Irish History Guide - Early History to Present Day Ireland
7
May

Painting Of Czar

Above : Painting Of The Czar Of Russia, One Of Influence In Episcopal Appointments

By the closing decades of the eighteenth century, it had become sufficiently clear to the Government authorities that the attempt to sever the connection of the bulk of the Irish people with the Church of Rome might, for practical purposes, as well be abandoned. This being so, the prudent course appeared to be to endeavour to establish such relations between the State and the Catholic clergy as would induce these to exercise their great influence over their flocks more or less in the Government’s favour.

This relation could, it was considered, be established by a supervision of the education of the priests, by controlling, to some extent, the election of the bishops, and by a system of State-payment for the secular clergy. The permission accorded (1795) for the foundation of Maynooth College, and its endowment with an annual grant was, no doubt, influenced by these considerations. It soon appeared, however, that no control of clerical education by any outside body was possible. The history of the next century was to show that the Maynooth priest was even more whole-heartedly one with his flock, and more bold in standing by their side in the hour of their trial than had been the older generation of ecclesiastics.

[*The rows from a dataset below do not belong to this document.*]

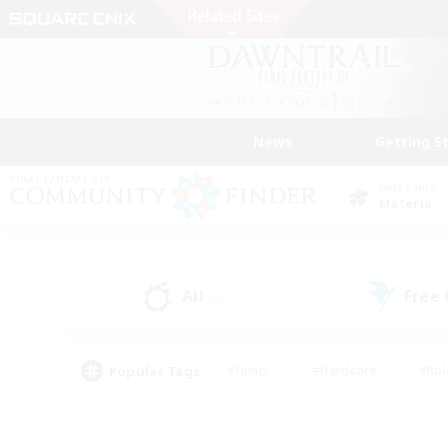
News
Getting S
Data Center
Materia
All
Free
(0)
Popular Tags
#Hunts
#Hardcore
#Rol
#Housing Enthusiasts
#Player Events
#Parent F
#Socially Active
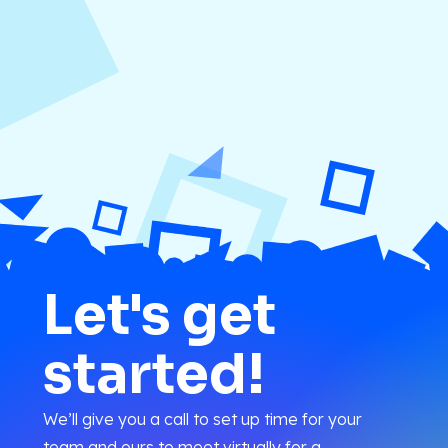
Let's get
started!
We’ll give you a call to set up time for your
team and ours to meet virtually for a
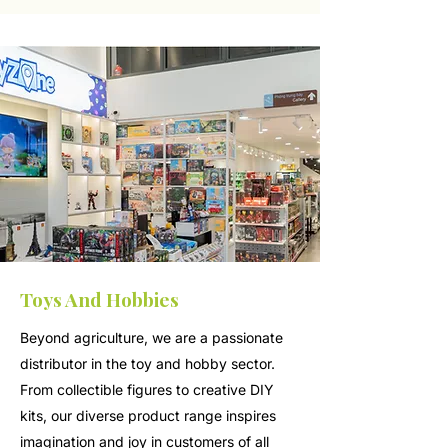
Toys And Hobbies
Beyond agriculture, we are a passionate
distributor in the toy and hobby sector.
From collectible figures to creative DIY
kits, our diverse product range inspires
imagination and joy in customers of all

In 1798, we find Castlereagh requesting the four Archbishops and six Bishops who were the clerical trustees of Maynooth College to try, at their forthcoming meeting (January, 1799), to suggest some scheme by which the Government might be satisfied of the loyalty of a person proposed by the clergy of a diocese to fill a vacant See, before the name was actually sent to Rome. The plan sketched in answer to this request would have accorded to the Irish Viceroy a certain right of objection to a proposed name, but of the validity of the objection the prelates of the ecclesiastical province would have been the final judges. In making this suggestion the Maynooth trustees spoke, of course, only for themselves. They had no authority to voice the opinion of the Irish bishops as a whole-they were careful to state that no change in the present mode of proceeding could be made without the consent of the Pope.

An influence over episcopal appointments was, as it was pointed out debates on the Catholic Question, exercised by most Continental rulers in regard to the Sees within their dominions, even when, as in the see of the Czar of Russia and the King of Prussia, the monarch himself was not a Catholic. It had been also the acknowledged right of English Kings before the Reformation.